Provided data >>
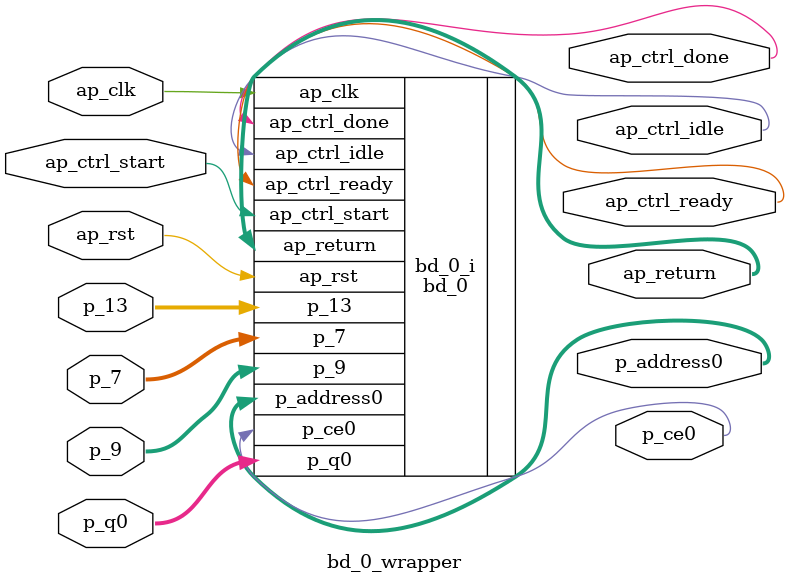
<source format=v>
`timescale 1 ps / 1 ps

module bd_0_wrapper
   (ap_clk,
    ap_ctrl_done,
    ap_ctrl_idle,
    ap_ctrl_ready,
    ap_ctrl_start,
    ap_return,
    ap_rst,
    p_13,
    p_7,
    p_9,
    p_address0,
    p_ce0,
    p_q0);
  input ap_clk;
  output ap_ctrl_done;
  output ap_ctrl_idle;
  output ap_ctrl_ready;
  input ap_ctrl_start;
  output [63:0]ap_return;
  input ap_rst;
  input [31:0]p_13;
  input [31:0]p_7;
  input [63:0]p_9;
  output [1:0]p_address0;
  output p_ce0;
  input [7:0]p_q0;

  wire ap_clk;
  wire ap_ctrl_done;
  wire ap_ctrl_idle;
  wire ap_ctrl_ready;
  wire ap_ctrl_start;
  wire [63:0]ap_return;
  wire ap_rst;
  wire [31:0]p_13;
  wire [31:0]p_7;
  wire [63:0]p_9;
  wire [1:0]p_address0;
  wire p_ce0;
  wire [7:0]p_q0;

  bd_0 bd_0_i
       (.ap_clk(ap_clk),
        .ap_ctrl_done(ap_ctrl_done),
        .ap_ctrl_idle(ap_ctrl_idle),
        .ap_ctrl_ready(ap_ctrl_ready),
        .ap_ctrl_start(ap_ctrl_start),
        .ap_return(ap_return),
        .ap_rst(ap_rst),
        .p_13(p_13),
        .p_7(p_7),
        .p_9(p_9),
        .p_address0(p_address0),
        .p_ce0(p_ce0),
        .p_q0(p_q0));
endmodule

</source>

* * *

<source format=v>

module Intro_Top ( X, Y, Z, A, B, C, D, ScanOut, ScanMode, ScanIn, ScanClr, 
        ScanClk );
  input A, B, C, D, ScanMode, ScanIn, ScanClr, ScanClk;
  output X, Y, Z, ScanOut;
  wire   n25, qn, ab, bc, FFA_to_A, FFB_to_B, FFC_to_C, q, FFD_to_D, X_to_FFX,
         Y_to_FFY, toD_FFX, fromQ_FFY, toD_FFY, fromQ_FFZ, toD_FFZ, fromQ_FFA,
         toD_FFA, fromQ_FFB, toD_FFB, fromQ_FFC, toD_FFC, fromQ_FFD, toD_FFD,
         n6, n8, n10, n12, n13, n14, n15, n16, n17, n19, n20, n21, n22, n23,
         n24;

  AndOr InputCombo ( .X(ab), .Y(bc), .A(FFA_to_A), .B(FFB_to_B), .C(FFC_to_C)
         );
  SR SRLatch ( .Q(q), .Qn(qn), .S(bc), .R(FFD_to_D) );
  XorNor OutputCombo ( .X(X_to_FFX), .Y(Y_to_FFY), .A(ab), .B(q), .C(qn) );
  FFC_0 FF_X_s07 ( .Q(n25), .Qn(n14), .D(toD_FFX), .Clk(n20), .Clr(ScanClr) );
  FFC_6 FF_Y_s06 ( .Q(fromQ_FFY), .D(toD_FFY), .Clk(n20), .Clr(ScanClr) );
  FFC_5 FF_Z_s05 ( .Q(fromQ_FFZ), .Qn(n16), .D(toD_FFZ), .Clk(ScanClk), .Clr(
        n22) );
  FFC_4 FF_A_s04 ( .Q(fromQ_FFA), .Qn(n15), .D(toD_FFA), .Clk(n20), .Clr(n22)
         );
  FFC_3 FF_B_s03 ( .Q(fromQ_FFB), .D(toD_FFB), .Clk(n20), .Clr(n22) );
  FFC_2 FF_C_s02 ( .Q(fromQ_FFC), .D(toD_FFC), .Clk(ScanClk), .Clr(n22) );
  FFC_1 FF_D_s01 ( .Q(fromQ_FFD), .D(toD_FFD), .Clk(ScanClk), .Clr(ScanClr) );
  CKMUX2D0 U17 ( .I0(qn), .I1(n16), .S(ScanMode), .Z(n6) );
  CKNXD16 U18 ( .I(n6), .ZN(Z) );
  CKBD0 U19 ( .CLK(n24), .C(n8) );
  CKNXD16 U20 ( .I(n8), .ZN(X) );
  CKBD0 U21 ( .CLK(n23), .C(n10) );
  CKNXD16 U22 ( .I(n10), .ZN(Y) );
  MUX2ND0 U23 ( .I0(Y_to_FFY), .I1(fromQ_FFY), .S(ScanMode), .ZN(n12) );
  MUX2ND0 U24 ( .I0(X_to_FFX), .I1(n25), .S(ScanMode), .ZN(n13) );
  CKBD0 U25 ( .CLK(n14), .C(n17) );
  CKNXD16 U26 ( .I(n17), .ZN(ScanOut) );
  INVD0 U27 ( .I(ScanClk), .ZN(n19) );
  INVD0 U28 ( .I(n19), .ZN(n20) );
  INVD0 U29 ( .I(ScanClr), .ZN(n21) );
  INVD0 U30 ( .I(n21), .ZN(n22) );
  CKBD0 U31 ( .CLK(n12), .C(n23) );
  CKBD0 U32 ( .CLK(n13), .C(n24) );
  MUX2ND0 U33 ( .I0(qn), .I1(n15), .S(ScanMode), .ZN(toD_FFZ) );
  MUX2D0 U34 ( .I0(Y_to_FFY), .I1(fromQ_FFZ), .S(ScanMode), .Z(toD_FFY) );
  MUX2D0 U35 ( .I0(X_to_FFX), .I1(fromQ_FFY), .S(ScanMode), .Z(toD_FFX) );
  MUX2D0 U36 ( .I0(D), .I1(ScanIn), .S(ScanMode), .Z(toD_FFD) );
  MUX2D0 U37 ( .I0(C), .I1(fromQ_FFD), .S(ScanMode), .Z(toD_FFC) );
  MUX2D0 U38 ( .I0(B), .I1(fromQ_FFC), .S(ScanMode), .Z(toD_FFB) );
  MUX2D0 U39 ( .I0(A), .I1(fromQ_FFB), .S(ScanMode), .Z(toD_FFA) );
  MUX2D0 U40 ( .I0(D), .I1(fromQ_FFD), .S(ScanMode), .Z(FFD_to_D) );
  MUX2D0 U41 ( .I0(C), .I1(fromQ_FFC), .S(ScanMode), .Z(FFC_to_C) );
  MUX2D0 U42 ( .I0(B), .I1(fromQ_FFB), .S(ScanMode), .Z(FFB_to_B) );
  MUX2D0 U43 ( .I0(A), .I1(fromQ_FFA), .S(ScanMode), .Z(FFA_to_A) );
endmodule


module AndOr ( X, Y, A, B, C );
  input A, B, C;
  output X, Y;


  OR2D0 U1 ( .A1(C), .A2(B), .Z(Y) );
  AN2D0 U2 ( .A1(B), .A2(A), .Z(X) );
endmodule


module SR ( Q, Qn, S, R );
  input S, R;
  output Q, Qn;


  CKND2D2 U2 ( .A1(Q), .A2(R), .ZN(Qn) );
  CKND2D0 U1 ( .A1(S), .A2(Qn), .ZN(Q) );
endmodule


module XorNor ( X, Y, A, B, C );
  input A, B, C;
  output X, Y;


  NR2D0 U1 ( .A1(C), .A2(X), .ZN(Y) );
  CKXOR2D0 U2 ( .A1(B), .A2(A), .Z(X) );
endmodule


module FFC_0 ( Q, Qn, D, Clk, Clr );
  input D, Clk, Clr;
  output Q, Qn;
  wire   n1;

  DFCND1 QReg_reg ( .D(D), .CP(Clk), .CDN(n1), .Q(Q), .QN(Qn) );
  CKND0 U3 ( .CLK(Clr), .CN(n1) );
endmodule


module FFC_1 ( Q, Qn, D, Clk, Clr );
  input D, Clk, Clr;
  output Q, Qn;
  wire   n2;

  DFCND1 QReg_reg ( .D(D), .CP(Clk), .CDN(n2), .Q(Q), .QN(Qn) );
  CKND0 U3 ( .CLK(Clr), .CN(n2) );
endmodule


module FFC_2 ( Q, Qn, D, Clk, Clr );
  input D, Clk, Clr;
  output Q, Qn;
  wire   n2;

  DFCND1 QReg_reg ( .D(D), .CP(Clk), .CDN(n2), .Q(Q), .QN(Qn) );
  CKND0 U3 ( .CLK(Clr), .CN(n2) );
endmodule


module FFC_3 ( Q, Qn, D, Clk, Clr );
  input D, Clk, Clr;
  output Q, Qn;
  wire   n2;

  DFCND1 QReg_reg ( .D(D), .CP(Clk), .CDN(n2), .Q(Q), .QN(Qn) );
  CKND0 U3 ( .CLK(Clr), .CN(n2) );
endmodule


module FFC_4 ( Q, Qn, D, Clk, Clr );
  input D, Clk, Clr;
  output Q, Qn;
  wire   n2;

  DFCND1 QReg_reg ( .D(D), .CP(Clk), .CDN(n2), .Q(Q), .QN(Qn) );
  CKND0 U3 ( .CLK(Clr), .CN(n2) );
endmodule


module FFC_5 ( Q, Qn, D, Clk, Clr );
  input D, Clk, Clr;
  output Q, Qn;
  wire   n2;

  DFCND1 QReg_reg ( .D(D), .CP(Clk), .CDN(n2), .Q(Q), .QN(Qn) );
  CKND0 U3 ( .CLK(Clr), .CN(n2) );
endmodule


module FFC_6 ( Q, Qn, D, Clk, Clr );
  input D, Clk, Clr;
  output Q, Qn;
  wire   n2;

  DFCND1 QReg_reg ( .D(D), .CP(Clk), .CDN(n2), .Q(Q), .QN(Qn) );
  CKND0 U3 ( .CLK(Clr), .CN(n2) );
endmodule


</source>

Instructions to follow >>
Using the entries above, return each line that includes the word "ScanOut".

Solution to this exercise >>
module Intro_Top ( X, Y, Z, A, B, C, D, ScanOut, ScanMode, ScanIn, ScanClr, 
  output X, Y, Z, ScanOut;
  CKNXD16 U26 ( .I(n17), .ZN(ScanOut) );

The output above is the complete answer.